### Raw data

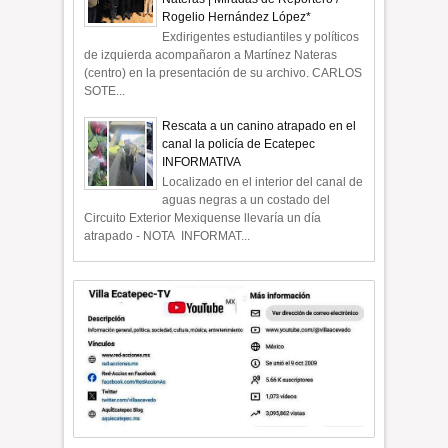
Rogelio Hernández López*
Exdirigentes estudiantiles y políticos
de izquierda acompañaron a Martínez Nateras
(centro) en la presentación de su archivo. CARLOS
SOTE...
Rescata a un canino atrapado en el
canal la policía de Ecatepec
INFORMATIVA
Localizado en el interior del canal de
aguas negras a un costado del
Circuito Exterior Mexiquense llevaría un día
atrapado - NOTA INFORMAT...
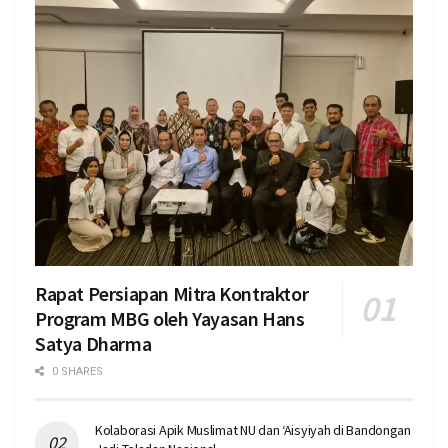
Rapat Persiapan Mitra Kontraktor
Program MBG oleh Yayasan Hans
Satya Dharma
0 SHARES
Kolaborasi Apik Muslimat NU dan ‘Aisyiyah di Bandongan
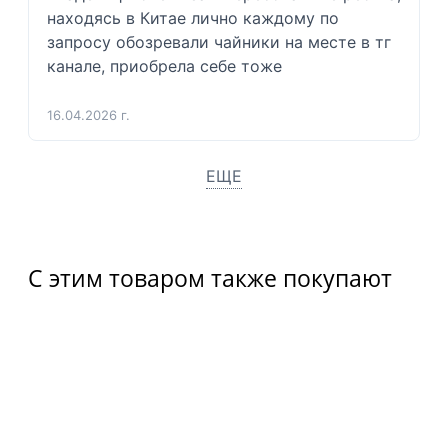
находясь в Китае лично каждому по 
запросу обозревали чайники на месте в тг 
канале, приобрела себе тоже 
16.04.2026 г.
ЕЩЕ
С этим товаром также покупают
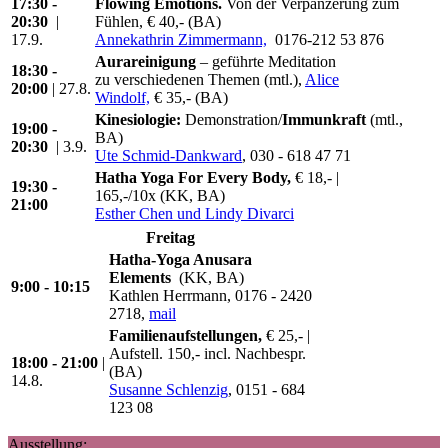
17:30 -
Flowing Emotions.
Von der Verpanzerung zum
20:30
|
Fühlen, € 40,- (BA)
17.9.
Annekathrin Zimmermann,
0176-212 53 876
Aurareinigung
– geführte Meditation
18:30 -
zu verschiedenen Themen (mtl.),
Alice
20:00
| 27.8.
Windolf,
€ 35,- (BA)
Kinesiologie:
Demonstration/
Immunkraft
(mtl.,
19:00 -
BA)
20:30
| 3.9.
Ute Schmid-Dankward
, 030 - 618 47 71
Hatha Yoga For Every Body,
€ 18,- |
19:30 -
165,-/10x (KK, BA)
21:00
Esther Chen und Lindy Divarci
Freitag
Hatha-Yoga Anusara
Elements
(KK, BA)
9:00 - 10:15
Kathlen Herrmann, 0176 - 2420
2718,
mail
Familienaufstellungen,
€ 25,- |
Aufstell. 150,- incl. Nachbespr.
18:00 - 21:00
|
(BA)
14.8.
Susanne Schlenzig
, 0151 - 684
123 08
Ausstellung:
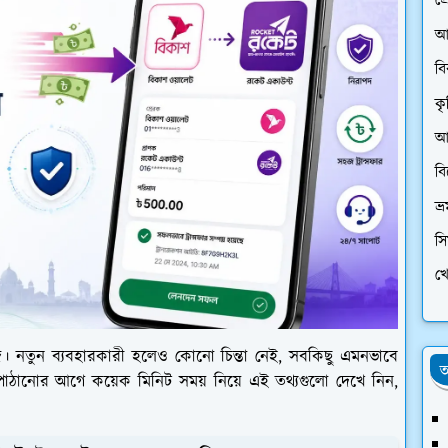
প্
আ
ব
কৃ
আর
ব
ভ্
স
খে
। নতুন ব্যবহারকারী হলেও কোনো চিন্তা নেই, সবকিছু এমনভাবে
অ
কা পাঠানোর আগে কয়েক মিনিট সময় নিয়ে এই তথ্যগুলো দেখে নিন,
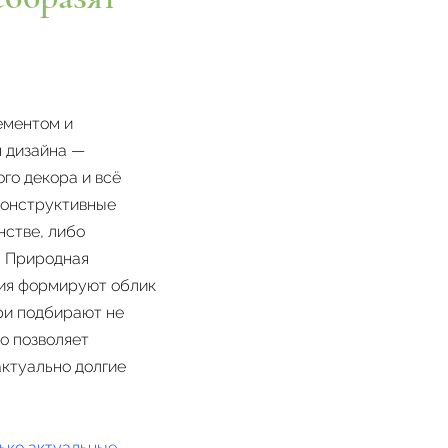
ементом и
я дизайна —
ого декора и всё
конструктивные
нстве, либо
. Природная
ния формируют облик
ри подбирают не
то позволяет
актуально долгие
ько актуальные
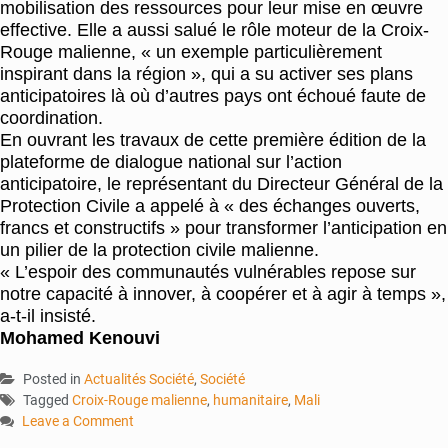
mobilisation des ressources pour leur mise en œuvre
effective. Elle a aussi salué le rôle moteur de la Croix-
Rouge malienne, « un exemple particulièrement
inspirant dans la région », qui a su activer ses plans
anticipatoires là où d’autres pays ont échoué faute de
coordination.
En ouvrant les travaux de cette première édition de la
plateforme de dialogue national sur l’action
anticipatoire, le représentant du Directeur Général de la
Protection Civile a appelé à « des échanges ouverts,
francs et constructifs » pour transformer l’anticipation en
un pilier de la protection civile malienne.
« L’espoir des communautés vulnérables repose sur
notre capacité à innover, à coopérer et à agir à temps »,
a-t-il insisté.
Mohamed Kenouvi
Posted in
Actualités Société
,
Société
Tagged
Croix-Rouge malienne
,
humanitaire
,
Mali
Leave a Comment
on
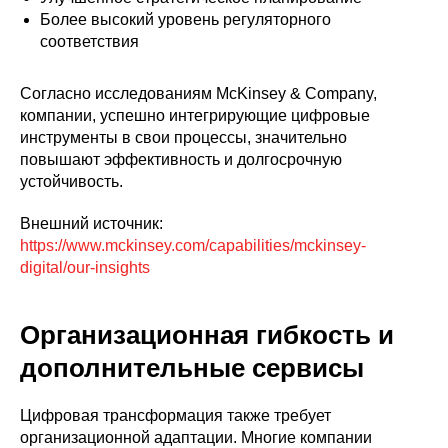
Более высокий уровень регуляторного
соответствия
Согласно исследованиям McKinsey & Company,
компании, успешно интегрирующие цифровые
инструменты в свои процессы, значительно
повышают эффективность и долгосрочную
устойчивость.
Внешний источник:
https://www.mckinsey.com/capabilities/mckinsey-
digital/our-insights
Организационная гибкость и
дополнительные сервисы
Цифровая трансформация также требует
организационной адаптации. Многие компании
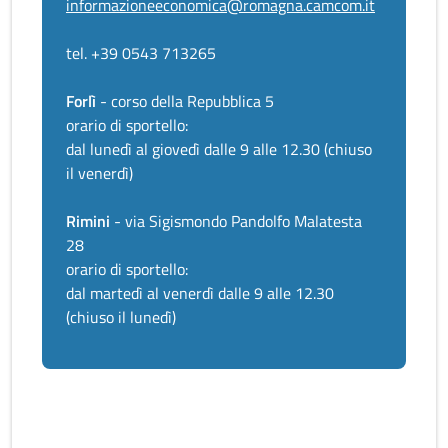
informazioneeconomica@romagna.camcom.it
tel. +39 0543 713265
Forlì
- corso della Repubblica 5
orario di sportello:
dal lunedì al giovedì dalle 9 alle 12.30 (chiuso
il venerdì)
Rimini
- via Sigismondo Pandolfo Malatesta
28
orario di sportello:
dal martedì al venerdì dalle 9 alle 12.30
(chiuso il lunedì)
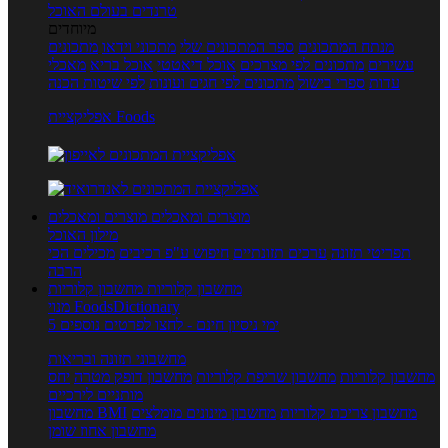
טרנדים בעולם האוכל
מיוחדים
מנתח המתכונים
ספר המתכונים שלי
מתכוני וידאו
מתכונים
עשירים
מתכונים לפי מצרכים
אוכל דיאטטי
אוכל בריא
מאכלי
עדות
ספרי בישול
מתכונים לפי חגים ועונות
לפי שיטות הכנה
אפליקציית Foods
מוצרים ומאכלים
מוצרים ומאכלים
מילון האוכל
תפריטי תזונה
ערכים תזונתיים
חיפוש ע"פ רכיבים
מכילים הכי
הרבה
מחשבון קלוריות
מחשבון קלוריות
מנוי FoodsDictionary
5 ימי ניסיון חינם - לחצו לפרטים נוספים
מחשבוני תזונה ובריאות
מחשבון קלוריות
מחשבון שריפת קלוריות
מחשבון דופק מטרה
יחס
מותניים לירכיים
מחשבון צריכת קלוריות
מחשבון מינונים מומלצים
מחשבון BMI
מחשבון אחוז שומן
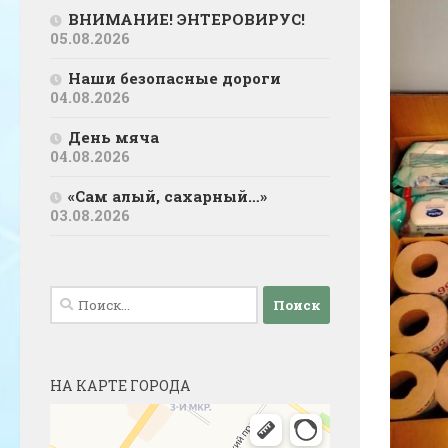
ВНИМАНИЕ! ЭНТЕРОВИРУС!
05.08.2026
Наши безопасные дороги
04.08.2026
День мяча
04.08.2026
«Сам алый, сахарный…»
03.08.2026
Найти:
НА КАРТЕ ГОРОДА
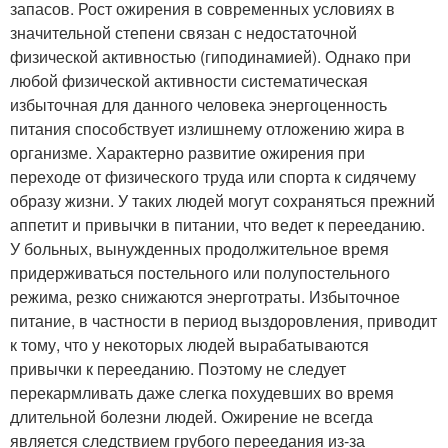
запасов. Рост ожирения в современных условиях в
значительной степени связан с недостаточной
физической активностью (гиподинамией). Однако при
любой физической активности систематическая
избыточная для данного человека энергоценность
питания способствует излишнему отложению жира в
организме. Характерно развитие ожирения при
переходе от физического труда или спорта к сидячему
образу жизни. У таких людей могут сохраняться прежний
аппетит и привычки в питании, что ведет к перееданию.
У больных, вынужденных продолжительное время
придерживаться постельного или полупостельного
режима, резко снижаются энерготраты. Избыточное
питание, в частности в период выздоровления, приводит
к тому, что у некоторых людей вырабатываются
привычки к перееданию. Поэтому не следует
перекармливать даже слегка похудевших во время
длительной болезни людей. Ожирение не всегда
является следствием грубого переедания из-за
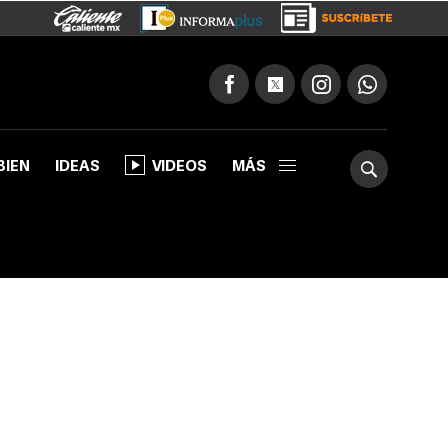
BIEN
IDEAS
VIDEOS
MÁS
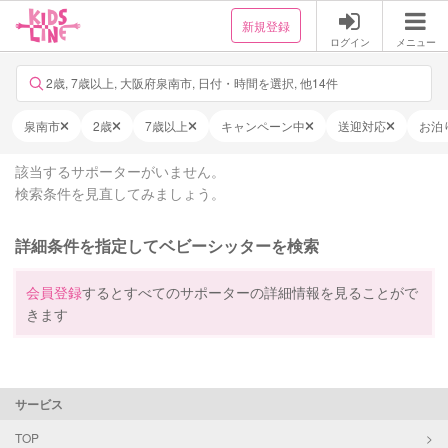
新規登録
ログイン
メニュー
2歳, 7歳以上, 大阪府泉南市, 日付・時間を選択, 他14件
泉南市
2歳
7歳以上
キャンペーン中
送迎対応
お泊
該当するサポーターがいません。
検索条件を見直してみましょう。
詳細条件を指定してベビーシッターを検索
会員登録
するとすべてのサポーターの詳細情報を見ることがで
きます
サービス
TOP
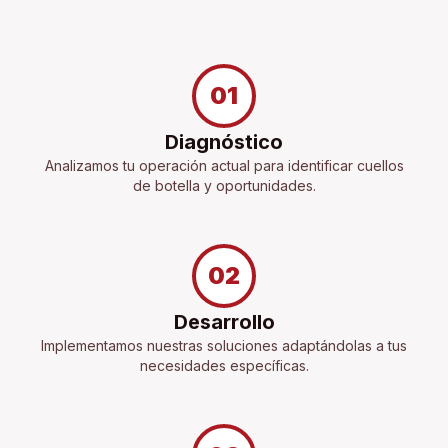
01
Diagnóstico
Analizamos tu operación actual para identificar cuellos
de botella y oportunidades.
02
Desarrollo
Implementamos nuestras soluciones adaptándolas a tus
necesidades específicas.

######

Your task: When you reach an image, pass over it, and retype all other material exactly.

Written response:
Rogelio Hernández López*
Exdirigentes estudiantiles y políticos
de izquierda acompañaron a Martínez Nateras
(centro) en la presentación de su archivo. CARLOS
SOTE...
Rescata a un canino atrapado en el
canal la policía de Ecatepec
INFORMATIVA
Localizado en el interior del canal de
aguas negras a un costado del
Circuito Exterior Mexiquense llevaría un día
atrapado - NOTA INFORMAT...
Rapat Persiapan Mitra Kontraktor
Program MBG oleh Yayasan Hans
Satya Dharma
0 SHARES
Kolaborasi Apik Muslimat NU dan ‘Aisyiyah di Bandongan
находясь в Китае лично каждому по 
запросу обозревали чайники на месте в тг 
канале, приобрела себе тоже 
16.04.2026 г.
ЕЩЕ
С этим товаром также покупают
17:30 -
Flowing Emotions.
Von der Verpanzerung zum
20:30
|
Fühlen, € 40,- (BA)
17.9.
Annekathrin Zimmermann,
0176-212 53 876
Aurareinigung
– geführte Meditation
18:30 -
zu verschiedenen Themen (mtl.),
Alice
20:00
| 27.8.
Windolf,
€ 35,- (BA)
Kinesiologie:
Demonstration/
Immunkraft
(mtl.,
19:00 -
BA)
20:30
| 3.9.
Ute Schmid-Dankward
, 030 - 618 47 71
Hatha Yoga For Every Body,
€ 18,- |
19:30 -
165,-/10x (KK, BA)
21:00
Esther Chen und Lindy Divarci
Freitag
Hatha-Yoga Anusara
Elements
(KK, BA)
9:00 - 10:15
Kathlen Herrmann, 0176 - 2420
2718,
mail
Familienaufstellungen,
€ 25,- |
Aufstell. 150,- incl. Nachbespr.
18:00 - 21:00
|
(BA)
14.8.
Susanne Schlenzig
, 0151 - 684
123 08
Ausstellung:
প্
আ
ব
কৃ
আর
ব
ভ্
স
খে
। নতুন ব্যবহারকারী হলেও কোনো চিন্তা নেই, সবকিছু এমনভাবে
অ
কা পাঠানোর আগে কয়েক মিনিট সময় নিয়ে এই তথ্যগুলো দেখে নিন,
ементом и
я дизайна —
ого декора и всё
конструктивные
нстве, либо
. Природная
ния формируют облик
ри подбирают не
то позволяет
актуально долгие
ько актуальные
mobilisation des ressources pour leur mise en œuvre
effective. Elle a aussi salué le rôle moteur de la Croix-
Rouge malienne, « un exemple particulièrement
inspirant dans la région », qui a su activer ses plans
anticipatoires là où d’autres pays ont échoué faute de
coordination.
En ouvrant les travaux de cette première édition de la
plateforme de dialogue national sur l’action
anticipatoire, le représentant du Directeur Général de la
Protection Civile a appelé à « des échanges ouverts,
francs et constructifs » pour transformer l’anticipation en
un pilier de la protection civile malienne.
« L’espoir des communautés vulnérables repose sur
notre capacité à innover, à coopérer et à agir à temps »,
a-t-il insisté.
Mohamed Kenouvi
Posted in
Actualités Société
,
Société
Tagged
Croix-Rouge malienne
,
humanitaire
,
Mali
Leave a Comment
on
Более высокий уровень регуляторного
соответствия
Согласно исследованиям McKinsey & Company,
компании, успешно интегрирующие цифровые
инструменты в свои процессы, значительно
повышают эффективность и долгосрочную
устойчивость.
Внешний источник:
https://www.mckinsey.com/capabilities/mckinsey-
digital/our-insights
Организационная гибкость и
дополнительные сервисы
Цифровая трансформация также требует
организационной адаптации. Многие компании
informazioneeconomica@romagna.camcom.it
tel. +39 0543 713265
Forlì
- corso della Repubblica 5
orario di sportello:
dal lunedì al giovedì dalle 9 alle 12.30 (chiuso
il venerdì)
Rimini
- via Sigismondo Pandolfo Malatesta
28
orario di sportello:
dal martedì al venerdì dalle 9 alle 12.30
(chiuso il lunedì)
טרנדים בעולם האוכל
מיוחדים
מנתח המתכונים
ספר המתכונים שלי
מתכוני וידאו
מתכונים
עשירים
מתכונים לפי מצרכים
אוכל דיאטטי
אוכל בריא
מאכלי
עדות
ספרי בישול
מתכונים לפי חגים ועונות
לפי שיטות הכנה
אפליקציית Foods
מוצרים ומאכלים
מוצרים ומאכלים
מילון האוכל
תפריטי תזונה
ערכים תזונתיים
חיפוש ע"פ רכיבים
מכילים הכי
הרבה
מחשבון קלוריות
מחשבון קלוריות
מנוי FoodsDictionary
5 ימי ניסיון חינם - לחצו לפרטים נוספים
מחשבוני תזונה ובריאות
מחשבון קלוריות
מחשבון שריפת קלוריות
מחשבון דופק מטרה
יחס
מותניים לירכיים
מחשבון צריכת קלוריות
מחשבון מינונים מומלצים
מחשבון BMI
מחשבון אחוז שומן
ВНИМАНИЕ! ЭНТЕРОВИРУС!
05.08.2026
Наши безопасные дороги
04.08.2026
День мяча
04.08.2026
«Сам алый, сахарный…»
03.08.2026
Найти:
НА КАРТЕ ГОРОДА
запасов. Рост ожирения в современных условиях в
значительной степени связан с недостаточной
физической активностью (гиподинамией). Однако при
любой физической активности систематическая
избыточная для данного человека энергоценность
питания способствует излишнему отложению жира в
организме. Характерно развитие ожирения при
переходе от физического труда или спорта к сидячему
образу жизни. У таких людей могут сохраняться прежний
аппетит и привычки в питании, что ведет к перееданию.
У больных, вынужденных продолжительное время
придерживаться постельного или полупостельного
режима, резко снижаются энерготраты. Избыточное
питание, в частности в период выздоровления, приводит
к тому, что у некоторых людей вырабатываются
привычки к перееданию. Поэтому не следует
перекармливать даже слегка похудевших во время
длительной болезни людей. Ожирение не всегда
является следствием грубого переедания из-за
BIEN
IDEAS
VIDEOS
MÁS
新規登録
ログイン
メニュー
2歳, 7歳以上, 大阪府泉南市, 日付・時間を選択, 他14件
泉南市
2歳
7歳以上
キャンペーン中
送迎対応
お泊
該当するサポーターがいません。
検索条件を見直してみましょう。
詳細条件を指定してベビーシッターを検索
会員登録
するとすべてのサポーターの詳細情報を見ることがで
きます
サービス
TOP
01
Diagnóstico
Analizamos tu operación actual para identificar cuellos
de botella y oportunidades.
02
Desarrollo
Implementamos nuestras soluciones adaptándolas a tus
necesidades específicas.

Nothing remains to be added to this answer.